他手中无杯,偶尔服气自壶口中吸出酒泉,吞服入腹。
酒是好东西,凡人十几二十岁的时候不喜饮酒,只觉辛辣难忍,但到了三十岁四十岁的时候,气血衰退,五味寡淡,到了这个时候再喝酒,壮气血,润五味,恍若再少年。
坐而饮酒,独醉忘忧。
有人说饮酒伤身,可世事何物不伤人?
平生愁倦难过时,唯酒相伴,浮一大白颠日月,醉春秋。
对于修道中人来讲,灵酒能炼真养气,饮酒后气更易通,能涤荡阴渣。
当然,这其中有一个度。
无论凡人还是修士都是如此,少饮解愁好睡眠,若是因此肆意无度,忧愁便是它带来的了,凭白污了酒的忘忧之名。
陆城的目光沉静地落在不远处的妻子与爱妾身上,眸底深处有着温柔与爱怜。
那是他的结发道侣,共历飞升劫难的两位萧家姐妹——萧玉虹与萧玉雪,正并肩立于溪畔。
萧玉虹一身水碧色霓裳,腰间系着清光流转的丝绦,云鬓高挽,几支素玉发簪点缀,清丽绝俗。
她伸出莹白如玉的纤指,指尖轻点溪水,一缕极精纯的法力气息散开,引得那些七曜星虹鲤争先恐后汇聚,争抢着那一丝法力气息,鱼尾摆动,水浪四溅,让萧玉虹与萧玉雪一边躲避,一边轻笑连连。
“夫君!”
此时开口说话之人是薛玉真,这位陆城飞升时随侍左右的妾室,身着莲青色绣云纹的束腰长裙,青丝半挽,气质温婉而坚定,隐含英气。
她并未参与喂鱼或煮茶,而是坐在陆城斜对面的一方亭台之内,小巧石墩上。
“可敢来手谈一局?”薛玉真明眸凝视,如同墨玉,笑着问道。
“有何不敢?”
面前是一方以整块“玄空星纹玉”打磨成的棋盘,黑白二色的棋子非是凡品,触手温凉适中,隐有灵光流转。
以双方的境界差距,只要想陆城的神思运转可以快过她千倍,因此自然不是公平对弈,而是陆城去破解她所布下的棋局。
可即便是如此,十数手之后,薛玉真手拈一枚黑子,黛眉微蹙,仍旧陷入沉思。
她擅使五行剑图,心思缜密,此刻将这棋盘视作一方小型阵图,正默默推演着繁杂多变的棋路变化。
薛玉真深深清楚,自己还没有到懈怠享乐的时候,自己与女儿云灵儿已经转过一劫了,而今只是元婴后期境界而已。
虽然太清宗是极适合修道的最上等修行之所,却也不敢保证让所有修士都能炼就元神。
事实上便是太清宗这样强大的宗门,能够炼就元神的修士也是宗门中坚甚至精英修士。
与凡人所想的相反,地仙界的修士也并非个个精英,恰恰相反,从下界飞升上界的修士,哪怕是元神初中期以升仙台飞升上来的,在地仙界也要超过绝大部分修士。
而那些在凡间界炼就元神后期法力,自行飞升上来的修士,在地仙界更是几乎每一个都是人杰天骄,给予一定的时间机运,几乎每一位都能炼就返虚之境。
‘我能遇到夫君,是得了天大的造化,当把握机运,炼就元神,方不枉费夫君承担大险,助我飞升上界。

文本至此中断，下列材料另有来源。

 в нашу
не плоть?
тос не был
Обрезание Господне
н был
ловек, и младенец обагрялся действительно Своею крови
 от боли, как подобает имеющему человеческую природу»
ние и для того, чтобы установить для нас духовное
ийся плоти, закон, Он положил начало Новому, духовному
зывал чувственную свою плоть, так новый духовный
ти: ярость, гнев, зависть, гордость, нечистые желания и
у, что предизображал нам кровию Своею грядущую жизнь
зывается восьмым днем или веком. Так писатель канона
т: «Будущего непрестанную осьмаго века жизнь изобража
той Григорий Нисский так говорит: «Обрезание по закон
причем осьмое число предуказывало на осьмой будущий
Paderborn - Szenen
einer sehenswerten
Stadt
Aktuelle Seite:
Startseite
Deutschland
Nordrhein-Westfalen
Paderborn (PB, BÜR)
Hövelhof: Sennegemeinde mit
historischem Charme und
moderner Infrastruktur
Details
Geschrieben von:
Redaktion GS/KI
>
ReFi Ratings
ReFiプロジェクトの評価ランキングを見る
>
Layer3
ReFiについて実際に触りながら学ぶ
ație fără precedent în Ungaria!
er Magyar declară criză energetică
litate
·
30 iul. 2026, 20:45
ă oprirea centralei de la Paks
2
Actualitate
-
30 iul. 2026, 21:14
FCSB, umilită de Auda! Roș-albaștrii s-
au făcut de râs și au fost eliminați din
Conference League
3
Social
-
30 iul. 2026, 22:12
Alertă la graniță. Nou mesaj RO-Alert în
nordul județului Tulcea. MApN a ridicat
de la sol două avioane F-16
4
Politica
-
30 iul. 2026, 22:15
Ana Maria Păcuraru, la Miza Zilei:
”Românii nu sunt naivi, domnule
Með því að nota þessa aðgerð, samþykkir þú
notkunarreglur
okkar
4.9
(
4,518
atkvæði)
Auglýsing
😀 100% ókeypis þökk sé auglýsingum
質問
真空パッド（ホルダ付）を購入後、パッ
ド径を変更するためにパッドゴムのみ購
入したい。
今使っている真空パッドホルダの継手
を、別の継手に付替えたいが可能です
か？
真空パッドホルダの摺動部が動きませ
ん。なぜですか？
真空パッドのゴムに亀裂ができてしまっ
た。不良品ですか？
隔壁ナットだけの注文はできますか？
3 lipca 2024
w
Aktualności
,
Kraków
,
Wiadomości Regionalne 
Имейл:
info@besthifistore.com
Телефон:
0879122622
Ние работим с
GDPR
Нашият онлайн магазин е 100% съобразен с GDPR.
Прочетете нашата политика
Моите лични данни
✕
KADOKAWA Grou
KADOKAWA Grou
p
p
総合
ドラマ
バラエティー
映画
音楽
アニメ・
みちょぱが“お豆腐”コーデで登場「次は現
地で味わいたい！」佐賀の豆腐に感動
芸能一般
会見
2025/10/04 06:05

’
薛玉真与云灵儿的外在资源都好得无以复加,又都服用过延寿灵药,寿元几有凡间元神修士水平,可即便如此想要炼就元神也是无比艰难。
在薛玉真的棋路当中,陆城感应到一股沉重的向道心念,他深深注视自己这位爱妾一眼,略一思索后将棋按落,按杀了自己的龙局。
“噫,夫君?您这是…”
一瞬之间,几乎必败之局峰回路转,局势现出缝隙,薛玉真眼神一亮,连连落子,最后居然真的杀出生天。
“开心一些,很多事情并没有你想的那么难。”
“…夫君!”
最后是云灵儿,在场众女中,她修为相对最弱,却也最为灵动活泼。
她今日穿着一身鹅黄撒金碎花的裙裾,梳起飞仙髻,斜插一支流云化蝶钗,如同霞光中跃出的一只灵动云雀。

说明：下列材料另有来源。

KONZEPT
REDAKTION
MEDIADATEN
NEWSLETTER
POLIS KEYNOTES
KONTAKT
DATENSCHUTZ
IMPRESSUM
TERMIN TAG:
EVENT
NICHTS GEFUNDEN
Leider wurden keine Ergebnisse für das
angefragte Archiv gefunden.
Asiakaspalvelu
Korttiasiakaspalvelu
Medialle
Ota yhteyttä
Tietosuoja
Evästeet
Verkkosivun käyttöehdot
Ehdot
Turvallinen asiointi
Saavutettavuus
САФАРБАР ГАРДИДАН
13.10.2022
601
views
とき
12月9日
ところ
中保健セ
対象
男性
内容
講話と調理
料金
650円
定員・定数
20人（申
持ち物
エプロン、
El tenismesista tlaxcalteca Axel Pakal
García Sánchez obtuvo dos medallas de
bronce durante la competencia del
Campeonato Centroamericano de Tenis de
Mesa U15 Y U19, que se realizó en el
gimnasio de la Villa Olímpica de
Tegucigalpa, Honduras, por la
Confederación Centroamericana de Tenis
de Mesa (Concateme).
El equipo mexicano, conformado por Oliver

她没有固定去处,一会儿跑到萧玉虹身边惊叹那些追逐姐姐指尖的星虹鲤:“玉虹姐姐,你看这条!”
一会儿又凑到萧玉雪身边,接着转身看见薛玉真对弈,忍不住又蹭过去,探头探脑地看着那玄奥棋盘。
她那灵动活泼的气质,如同溪流中跳动的音符,为这片宁静祥和的画卷当中平添了无限生机。

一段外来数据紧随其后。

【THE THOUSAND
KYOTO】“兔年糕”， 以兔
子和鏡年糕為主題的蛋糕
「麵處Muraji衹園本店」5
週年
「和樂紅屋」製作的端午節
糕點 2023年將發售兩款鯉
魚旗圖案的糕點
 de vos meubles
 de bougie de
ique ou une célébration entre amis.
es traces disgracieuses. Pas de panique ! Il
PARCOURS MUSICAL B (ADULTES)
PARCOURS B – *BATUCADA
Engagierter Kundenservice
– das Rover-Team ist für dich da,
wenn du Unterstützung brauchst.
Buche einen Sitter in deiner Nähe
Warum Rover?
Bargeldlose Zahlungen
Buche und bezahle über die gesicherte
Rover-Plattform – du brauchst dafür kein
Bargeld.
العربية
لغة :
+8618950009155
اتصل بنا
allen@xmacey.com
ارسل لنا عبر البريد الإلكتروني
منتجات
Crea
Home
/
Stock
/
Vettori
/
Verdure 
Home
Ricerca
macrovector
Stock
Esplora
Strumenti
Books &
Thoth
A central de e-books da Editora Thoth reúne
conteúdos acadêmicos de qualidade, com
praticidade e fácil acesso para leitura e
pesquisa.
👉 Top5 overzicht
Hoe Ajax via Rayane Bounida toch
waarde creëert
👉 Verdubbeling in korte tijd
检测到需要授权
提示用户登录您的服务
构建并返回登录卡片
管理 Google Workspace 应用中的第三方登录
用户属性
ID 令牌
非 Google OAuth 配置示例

只要在陆城的身边,再过一千年,她也是这一幅永远长不大的模样。
酒酣棋罢,众修信步走入洞天内灵气最盛的“万妙花圃”。
此地受地脉灵气滋养,又布有玄奥阵法,使得花期永恒,万紫千红,永不凋零。
七彩霞光自虚空垂落,笼罩花圃,各类奇花异卉吞吐霞光,绽放出超越凡俗极致的艳美。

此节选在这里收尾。